Skillv1.0.0

ClawScan security

Skill Audit Pro · ClawHub's context-aware review of the artifact, metadata, and declared behavior.

Scanner verdict

BenignMar 26, 2026, 1:26 PM

Verdict: benign
Confidence: medium
Model: gpt-5-mini
Summary: The skill's code and instructions are consistent with an on-agent security scanner that enumerates installed skills and builds reports for configured channels; it requests no external credentials and does not embed network exfiltration behavior, though the source is unknown and a few minor claims in the docs don't match the shipped code.
Guidance: This skill appears to be what it says: a local static scanner that enumerates installed skills and prints a report intended to be delivered to the agent's configured channels. Before installing, consider: 1) Source provenance — the package has no homepage and an unknown owner; prefer skills from known sources. 2) Review ~/.openclaw/agents/.../sessions.json and ~/.openclaw/openclaw.json contents (or inspect the code paths) to confirm no sensitive tokens would be exposed by discovery heuristics. The scripts only read channel metadata (channel/to), they do not post externally themselves, but printed channel data may appear in outputs. 3) If you want scheduled scans, verify how your OpenClaw deployment schedules skills — the package itself does not create cron jobs. 4) If you have strict secrecy requirements, run the scanner in a restricted/test environment first or review/execute the code manually.
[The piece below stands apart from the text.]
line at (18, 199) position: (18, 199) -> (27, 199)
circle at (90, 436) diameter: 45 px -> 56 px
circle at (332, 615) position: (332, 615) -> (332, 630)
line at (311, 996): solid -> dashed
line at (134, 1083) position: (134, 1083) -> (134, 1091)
If anything in the package is unclear, ask the publisher for source verification or a signed release before enabling autonomous runs.

Review Dimensions

Purpose & Capability: okThe name/description (skill scanner that reports to configured channels) matches the included scripts: skill_audit.py performs static regex-based scans and scan_and_report.py enumerates installed skills and discovers configured channels to build a report. The files it reads (skill directories, OpenClaw session/config files) are reasonable for a tool that needs to find skills and where to send reports.
Instruction Scope: noteSKILL.md and code limit actions to reading installed skill files and OpenClaw session/config JSONs and printing a report. That scope aligns with the stated purpose. Note: the tool reads ~/.openclaw agent/session and openclaw.json to discover channels — this is expected for delivering reports, but it means the scanner accesses agent session/config data (channel names/to fields). The README claim that installation "automatically creates every-24-hour tasks" is not implemented in the provided scripts (the scripts only generate a report when run).
Install Mechanism: okNo external install/downloads or unusual install hooks are present; the skill is distributed as source Python scripts and a SKILL.md. No network downloads, archive extraction, or brew/npm installs are present in the package.
Credentials: noteThe skill declares no required env vars or credentials, and indeed the code does not request API keys. It does read local OpenClaw session/config files to discover active channels — reasonable for its purpose, but you should be aware it reads per-user config files under the home directory (it does not attempt to read arbitrary system secrets or environment variables).
Persistence & Privilege: okalways is false and the skill does not request to modify other skills or global agent settings. The SKILL.md promises automatic scheduling, but no code in the package actually registers a cron job; periodic execution presumably relies on platform support. Autonomous invocation (disable-model-invocation=false) is normal for skills and not, by itself, concerning here.